[Records from a collection]
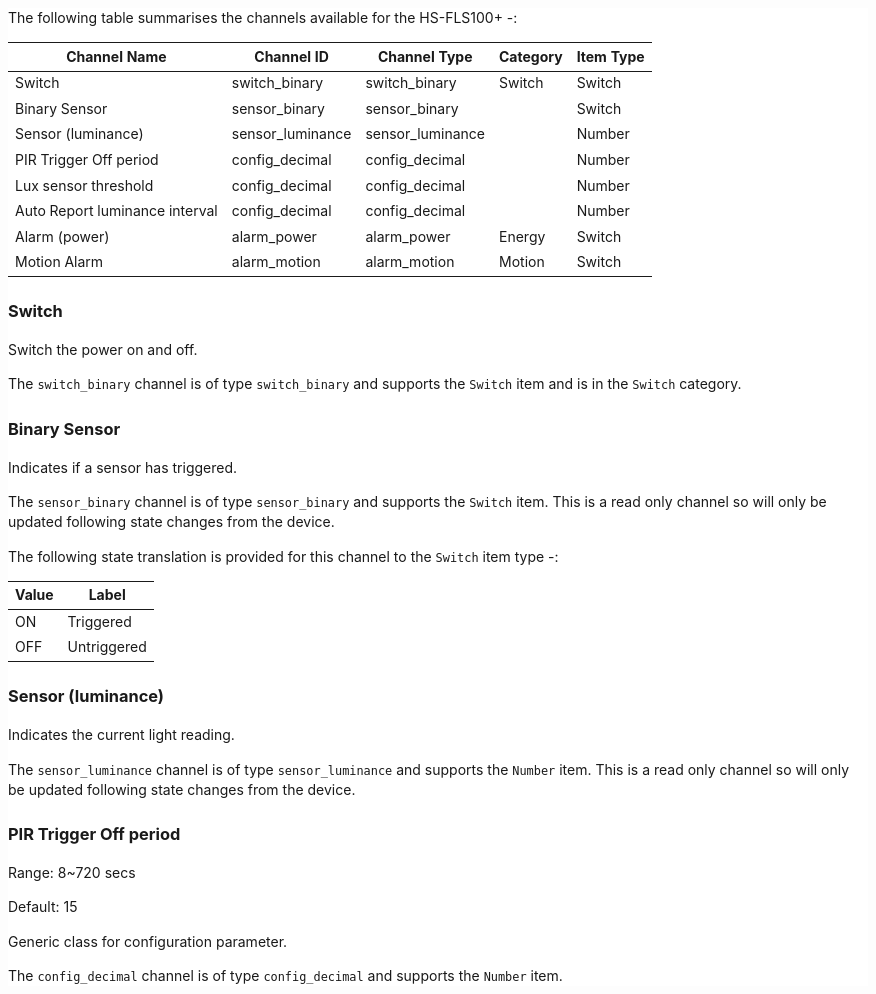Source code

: The following table summarises the channels available for the HS-FLS100+ -:

| Channel Name | Channel ID | Channel Type | Category | Item Type |
|--------------|------------|--------------|----------|-----------|
| Switch | switch_binary | switch_binary | Switch | Switch | 
| Binary Sensor | sensor_binary | sensor_binary |  | Switch | 
| Sensor (luminance) | sensor_luminance | sensor_luminance |  | Number | 
| PIR Trigger Off period | config_decimal | config_decimal |  | Number | 
| Lux sensor threshold | config_decimal | config_decimal |  | Number | 
| Auto Report luminance interval | config_decimal | config_decimal |  | Number | 
| Alarm (power) | alarm_power | alarm_power | Energy | Switch | 
| Motion Alarm | alarm_motion | alarm_motion | Motion | Switch | 

### Switch
Switch the power on and off.

The ```switch_binary``` channel is of type ```switch_binary``` and supports the ```Switch``` item and is in the ```Switch``` category.

### Binary Sensor
Indicates if a sensor has triggered.

The ```sensor_binary``` channel is of type ```sensor_binary``` and supports the ```Switch``` item. This is a read only channel so will only be updated following state changes from the device.

The following state translation is provided for this channel to the ```Switch``` item type -:

| Value | Label     |
|-------|-----------|
| ON | Triggered |
| OFF | Untriggered |

### Sensor (luminance)
Indicates the current light reading.

The ```sensor_luminance``` channel is of type ```sensor_luminance``` and supports the ```Number``` item. This is a read only channel so will only be updated following state changes from the device.

### PIR Trigger Off period
Range: 8~720 secs

Default: 15

Generic class for configuration parameter.

The ```config_decimal``` channel is of type ```config_decimal``` and supports the ```Number``` item.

WHAT TO PRODUCE |
Throughout the data above, copy all lines where the word "period" is found.

WRITTEN ANSWER |
| PIR Trigger Off period | config_decimal | config_decimal |  | Number | 
### PIR Trigger Off period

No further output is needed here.